31 700 XVI
Vaststelling van de begrotingsstaten van het Ministerie van Volksgezondheid, Welzijn en Sport (XVI) voor het jaar 2009

nr. 95
BRIEF VAN DE STAATSSECRETARIS VAN VOLKSGEZONDHEID, WELZIJN EN SPORT

Aan de Voorzitter van de Tweede Kamer der Staten-Generaal

Den Haag, 1 december 2008

Hierbij bied ik u het rapport «Zorg voor Vrijheid: terugdringen van vrijheidsbeperkende maatregelen kán en moet» van de Inspectie voor de Gezondheidszorg (IGZ) aan.1 In dit rapport doet de IGZ verslag van de resultaten van een onderzoek dat zij van oktober 2007 tot en met februari 2008 bij 31 locaties in de verstandelijk gehandicaptenzorg en 55 locaties in de psychogeriatrische zorg heeft gedaan naar vrijheidsbeperkende maatregelen. De Inspectie heeft dit onderzoek uitgevoerd in het kader van de aandacht voor patiëntveiligheid en kwetsbare groepen. De Inspectiebezoeken richtten zich op de thema’s zorg als proces, communicatie, verantwoording, deskundigheid en preventief beleid.

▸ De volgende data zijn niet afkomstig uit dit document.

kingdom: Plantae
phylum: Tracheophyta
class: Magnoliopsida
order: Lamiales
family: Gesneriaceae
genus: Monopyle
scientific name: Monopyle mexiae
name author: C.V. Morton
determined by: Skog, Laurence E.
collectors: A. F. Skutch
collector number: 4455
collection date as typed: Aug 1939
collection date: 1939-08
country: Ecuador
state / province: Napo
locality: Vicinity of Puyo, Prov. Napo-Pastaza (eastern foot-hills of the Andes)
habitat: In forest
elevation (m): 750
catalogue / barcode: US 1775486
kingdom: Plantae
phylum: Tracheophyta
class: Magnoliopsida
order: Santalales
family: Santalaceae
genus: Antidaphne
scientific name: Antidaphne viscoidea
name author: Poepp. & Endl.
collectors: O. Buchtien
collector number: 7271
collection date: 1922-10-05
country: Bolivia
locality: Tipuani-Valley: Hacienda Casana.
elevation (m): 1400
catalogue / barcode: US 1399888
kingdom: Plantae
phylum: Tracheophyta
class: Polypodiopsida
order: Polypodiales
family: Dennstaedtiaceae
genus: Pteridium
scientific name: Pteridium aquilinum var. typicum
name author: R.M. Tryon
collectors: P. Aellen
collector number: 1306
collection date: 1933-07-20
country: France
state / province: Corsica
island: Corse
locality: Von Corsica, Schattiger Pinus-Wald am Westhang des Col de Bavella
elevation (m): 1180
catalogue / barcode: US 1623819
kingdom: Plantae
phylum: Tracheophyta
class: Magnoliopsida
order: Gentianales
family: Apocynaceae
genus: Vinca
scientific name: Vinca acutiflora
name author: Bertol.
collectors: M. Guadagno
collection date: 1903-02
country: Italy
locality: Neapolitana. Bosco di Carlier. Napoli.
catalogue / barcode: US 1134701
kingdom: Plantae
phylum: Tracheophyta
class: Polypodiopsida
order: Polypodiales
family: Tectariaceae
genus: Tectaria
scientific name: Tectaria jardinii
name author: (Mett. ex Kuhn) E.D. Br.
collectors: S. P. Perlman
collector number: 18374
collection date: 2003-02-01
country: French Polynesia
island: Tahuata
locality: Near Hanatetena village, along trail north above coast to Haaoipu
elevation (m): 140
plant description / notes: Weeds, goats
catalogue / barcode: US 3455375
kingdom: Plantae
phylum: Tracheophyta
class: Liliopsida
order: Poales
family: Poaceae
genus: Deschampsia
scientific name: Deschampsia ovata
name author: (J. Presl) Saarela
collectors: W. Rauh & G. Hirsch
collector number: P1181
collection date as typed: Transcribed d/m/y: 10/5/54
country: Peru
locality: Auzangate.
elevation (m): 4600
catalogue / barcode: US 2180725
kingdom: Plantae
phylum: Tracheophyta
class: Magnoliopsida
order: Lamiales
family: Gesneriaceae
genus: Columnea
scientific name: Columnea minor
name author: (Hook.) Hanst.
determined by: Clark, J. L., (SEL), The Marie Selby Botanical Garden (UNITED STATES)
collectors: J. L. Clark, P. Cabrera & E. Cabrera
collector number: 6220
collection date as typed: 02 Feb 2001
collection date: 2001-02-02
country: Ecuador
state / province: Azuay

De IGZ constateert in het rapport dat bij de bezochte locaties gemiddeld genomen nog te veel vrijheidsbeperkingen worden toegepast. Daar waar de zorg van alle bovenstaande thema’s echter goed op orde is, blijken minder vrijheidsbeperkingen te worden opgelegd en worden meer alternatieven toegepast. Deze conclusie sluit goed aan bij de brief die ik u, vooruitlopend op het debat dat ik op 1 oktober jl. met uw Kamer voerde (Handelingen der Kamer II, vergaderjaar 2008–2009, nr. 8, blz. 525–555), op 30 september jl. stuurde over het isolatie- en fixatiebeleid (kamerstuk 31 700 XVI, nr. 4). In die brief gaf ik aan dat ik van mening ben dat er in de verpleeg- en verzorgingshuizen nog te veel mensen in hun vrijheid worden beperkt. De beleidsvoornemens om de toepassing van vrijheidsbeperkende maatregelen terug te dringen heb ik vormgegeven langs drie pijlers: wetgeving, cultuurverandering via Zorg voor Beter en toezicht. In die drie pijlers wordt overigens in gelijke mate aandacht besteed aan de zorg voor mensen met een verstandelijke beperking. Met dit rapport maakt de IGZ niet alleen duidelijk waar zij in de handhaving op zal letten, maar wordt ook het bewustwordingsproces positief beïnvloed doordat de IGZ óók heeft gekeken naar instellingen die het goed doen, en op die manier een lijst heeft aangelegd van goede voorbeelden die kunnen dienen als alternatief of minder ingrijpende maatregel.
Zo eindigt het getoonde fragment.